» **TEXT EXCERPT**
Cosmetic surgery, like any surgery, involves risk. There are no guarantees in medicine or in surgery.
But like any activity, there are measures we can take to reduce risk. As a plastic surgeon doing elective, cosmetic surgery, I operate on patients when surgery is not necessary, unlike my surgery colleagues doing appendix removal, cancer surgery, or hip replacements, to give a few examples.
So, the responsibility to bring you, the patient, back to your pre-surgery health (and in better physical form) is very substantial.
Sometimes reducing risk involves making a surgery plan which doesn’t push things beyond reasonable limits. A frequent example is a patient requesting larger breast implants than what I think are safe. This is especially a problem when a breast lift is being done at the same time. The breast and the breast skin circulation, its nourishment can be reduced so it becomes insufficient to heal the incisions or to maintain the vitality of the nipple, and major skin loss, death of the nipple, or extrusion/exposure of the implant leading to the need to remove the implant can be the result.
I tell my patients who are making (what I consider) unreasonable requests for size this compares to speeding at higher and higher rates. We can feel comfortable in our safety if we travel under normal road conditions at about the speed limit. The risk of an accident becomes greater if we are speeding in a 100km/hr zone at 130, but with a good vehicle and skilled driver, the risk is only moderately higher. At high speeds, a serious crash becomes almost a certainty.
The same is likely true when we start to use bigger and bigger implants, and at a certain point, I simply refuse.
This discussion about implant size and the risk of complications has nothing to do with issues of esthetics. Big implants also increase the risk of what I call Esthetic failure. By this I mean a variety of problems which mar the outcome without being a complication of surgery in the usual sense. This includes malposition of the implants such as dropped out or bottomed out implants, lateralization, and excess upper pole fullness, on one or both sides. When the implant comprises the vast majority of implant/natural breast together there is a much higher chance the implant will be visible or palpable (able to be felt.
Most experienced plastic surgeons are reluctant to use big implants, for good reason. We have no difficulty using devices which are generous enough to make you feel “Super – natural” but not beyond. We have had to deal with the consequences of too much, and we want the best for you.

» **THE DATA**
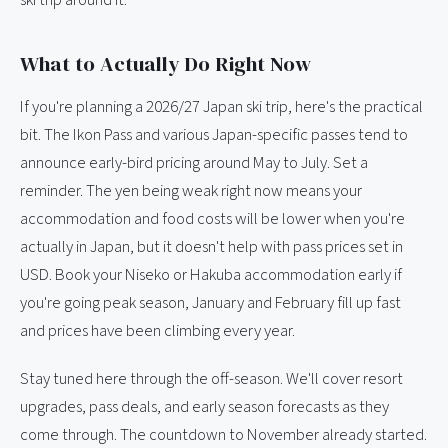
ski trip around it.
What to Actually Do Right Now
If you're planning a 2026/27 Japan ski trip, here's the practical
bit. The Ikon Pass and various Japan-specific passes tend to
announce early-bird pricing around May to July. Set a
reminder. The yen being weak right now means your
accommodation and food costs will be lower when you're
actually in Japan, but it doesn't help with pass prices set in
USD. Book your Niseko or Hakuba accommodation early if
you're going peak season, January and February fill up fast
and prices have been climbing every year.
Stay tuned here through the off-season. We'll cover resort
upgrades, pass deals, and early season forecasts as they
come through. The countdown to November already started.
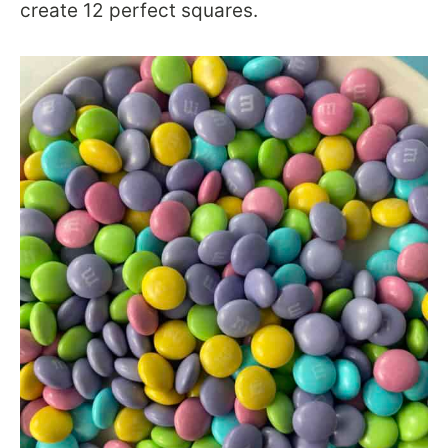
create 12 perfect squares.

» **WHAT YOU ARE ASKED TO DO**
According to the text on cosmetic surgery risk, which procedure, when done at the same time, makes requests for overly large breast implants especially a problem? The material above is separate from the text on cosmetic surgery risk.

» **RESULT FOR THIS TASK**
A breast lift.